For IFC’s analysis, the sample includes projects with evaluations that IEG validated from CY09 to CY19 for investment projects and FY09 to FY19 for advisory services. For the outcome type analysis on investment projects, the sample includes (i) projects evaluated by IFC and validated by IEG during FY12 and the first half of FY20 (evaluation cycles), and (ii) projects with backfilled Anticipated Impact Measurement and Monitoring (AIMM) data. The analysis compared the early period (CY12–16) and the later period (CY17–20). We relied on Expanded Project Supervision Report (XPSR), Evaluation Note (EvNote), and AIMM data as the main sources of information.
For MIGA’s analysis, the sample includes all projects with evaluations validated by IEG during FY09–19. For the analyses of outcome types, the sample includes all projects validated by IEG by December 2020 for the FY12–14 and FY17–19 cohorts. We relied on Project Evaluation Reports and Validation Notes as the main sources of information.

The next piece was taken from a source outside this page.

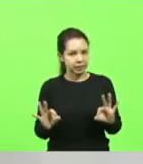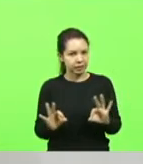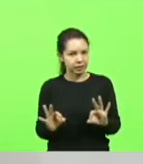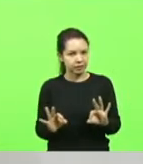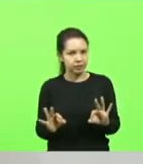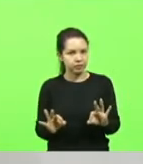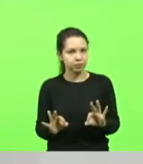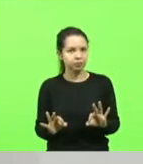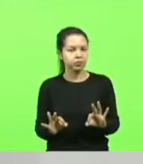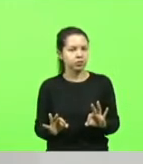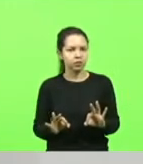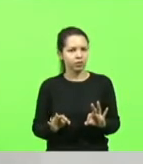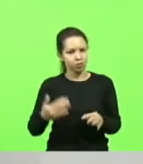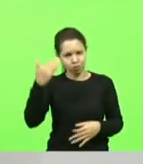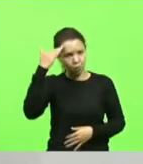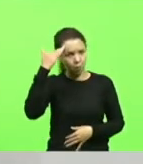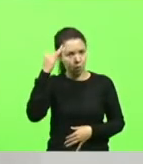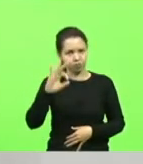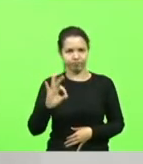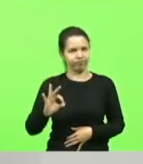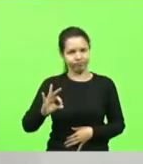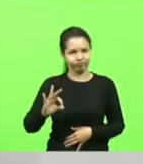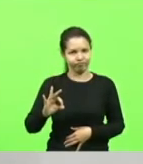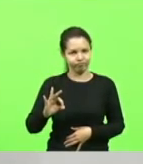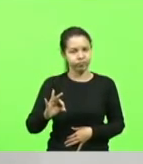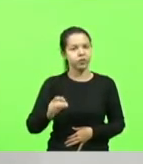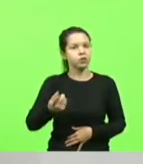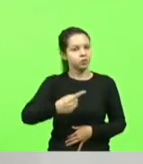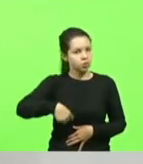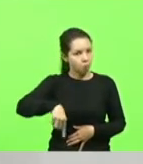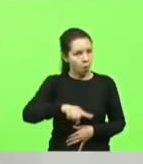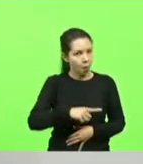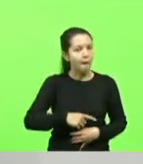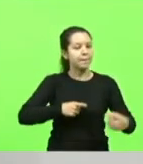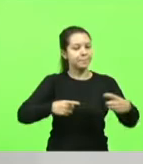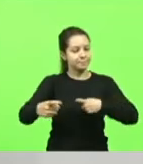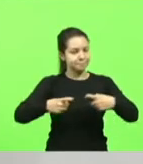Fora de lógica. Reformando, nós estamos em guerra.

- The Results and Performance of the World Bank Group (RAP) reports measure performance through ratings assigned during the Implementation Completion and Results Report Review (ICRR) validation of the Implementation Completion and Results Report (ICR) project self-evaluation.
- Ratings for World Bank projects in this report are aggregated according to the closing fiscal year of the project, so fiscal year (FY)20 here refers to the group of World Bank projects that closed in FY20, completed their ICRs, and had their ICRs validated by the Independent Evaluation Group (IEG) in ICRRs by August 10, 2021.
- The more detailed definition of the FY17 cohort was projects closed in FY17, FY18, FY19, or the first two quarters of FY20 and that had ICRRs completed with ratings available in the system as of January 21, 2021. For additional information, see appendix A.
- For the self-evaluation reports of International Finance Corporation (IFC) investment projects (Expanded Project Supervision Report) and advisory projects (Project Completion Report) as well as Multilateral Investment Guarantee Agency projects (Project Evaluation Report), the trend data reported in this RAP includes those self-evaluation reports validated by IEG by August 10, 2021.
- In the backfilling exercise, the IFC retroactively applied the Anticipated Impact Measurement and Monitoring (AIMM) framework to projects whose approval predated the AIMM framework, including identification of outcome claims, conducting underlying analysis of development outcomes, indicator targets and results, and assignment of corresponding ratings (collectively we call these AIMM data in this RAP). This exercise identified outcome claims and their expected results and verified the results for each outcome claim. The IFC projects to which AIMM was applied at approval have not yet been evaluated by IEG.